Forms, Policies, & Guides

Sponsorship of Foreign Nationals for H-1B “Specialty Occupation” Visas

Subject:  Sponsorship of Foreign Nationals for H-1B "Specialty Occupation" Visas

Section: U212

Date: April 2015


 

PURPOSE:

To provide guidelines for University sponsorship of full-time, benefits-eligible staff who are foreign nationals for H-1B "specialty occupation" visas.

POLICY:

H-1B status should be sought when it is in the best interest of the University, and the foreign national, as determined by the University in its sole discretion. A unit, department or division (referred to in this Policy collectively as "unit") must initiate the H-1B sponsorship of the foreign national. The University rarely sponsors part-time employees in H-1B status, and only does so in limited circumstances.

GUIDELINES:

1. Only a University unit, not an employee, may initiate the sponsorship process.

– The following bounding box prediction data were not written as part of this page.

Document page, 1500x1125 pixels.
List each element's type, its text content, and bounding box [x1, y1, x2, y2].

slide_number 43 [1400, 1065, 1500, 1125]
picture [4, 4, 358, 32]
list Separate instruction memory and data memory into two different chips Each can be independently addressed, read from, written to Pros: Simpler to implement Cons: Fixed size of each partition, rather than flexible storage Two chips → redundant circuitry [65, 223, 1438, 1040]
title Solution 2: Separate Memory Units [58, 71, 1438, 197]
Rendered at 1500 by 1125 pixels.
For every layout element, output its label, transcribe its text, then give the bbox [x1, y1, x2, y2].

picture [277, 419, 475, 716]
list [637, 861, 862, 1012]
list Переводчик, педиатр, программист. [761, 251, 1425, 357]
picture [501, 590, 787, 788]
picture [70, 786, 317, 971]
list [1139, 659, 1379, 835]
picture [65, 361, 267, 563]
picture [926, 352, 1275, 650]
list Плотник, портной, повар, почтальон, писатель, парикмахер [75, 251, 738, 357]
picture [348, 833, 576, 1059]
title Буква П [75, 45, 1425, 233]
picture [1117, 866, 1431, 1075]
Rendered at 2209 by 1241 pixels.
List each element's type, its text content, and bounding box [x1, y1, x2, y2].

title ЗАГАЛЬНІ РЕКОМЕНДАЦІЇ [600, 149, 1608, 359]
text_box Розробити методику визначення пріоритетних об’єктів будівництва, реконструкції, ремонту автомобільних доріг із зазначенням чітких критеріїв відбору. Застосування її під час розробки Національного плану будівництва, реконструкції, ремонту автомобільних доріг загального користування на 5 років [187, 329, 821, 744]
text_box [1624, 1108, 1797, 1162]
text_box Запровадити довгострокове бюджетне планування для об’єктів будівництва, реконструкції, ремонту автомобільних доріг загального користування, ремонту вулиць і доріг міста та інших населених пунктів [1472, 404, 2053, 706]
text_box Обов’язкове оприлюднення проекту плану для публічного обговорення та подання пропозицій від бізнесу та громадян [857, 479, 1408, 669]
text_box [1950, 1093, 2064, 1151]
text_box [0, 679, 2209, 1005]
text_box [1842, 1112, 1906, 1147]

The unit's Human Resources Partner evaluates and submits requests for sponsorship for H-1B status to the Office of International Affairs, or in limited circumstances to outside legal counsel (if approved in advance by the Office of Legal Counsel).

2. Requests for H-1B sponsorship of an employee must be in writing and meet the following minimum requirements:

• Written approval for sponsorship from the responsible Dean, unit Vice President, the Provost or cognizant officer must accompany the request;

• The position is full-time and requires at least thirty-seven and one-half (37.5) hours per week, except in rare cases;

• The position requires a bachelor's or higher degree or its equivalent in a specialized field of study, and the employee or trainee has the same;

• The position requires specialized and complex knowledge that the employee or trainee will apply in the position;

• There is sufficient justification that the proposed foreign national is uniquely qualified through education, training and/or experience for the position;

• The position offers the H-1B employee the same benefits package as a U.S. citizen would be offered in the same position; and

• The H-1B employee is paid the "prevailing wage" or higher as determined by the Office of International Affairs based on the best available wage sources.

3. In those instances where the University sponsors an employee for H-1B status, there is no guarantee that H-1B status can be obtained. The process depends upon approval by multiple government agencies, employee eligibility, and factors outside of the University's control. Accordingly, no University employee may make any promise that the University will obtain an H-1B status or any other status for the current or prospective employee.

4. Outside legal counsel may represent the University and the sponsored employee in immigration matters if the Office of Legal Counsel provides prior written authorization.

5. Costs associated with this process will be borne by the employer as required by regulation.

6. University sponsorship of H-1B visas does not impact the sponsored employee's at-will or other employment status at the University.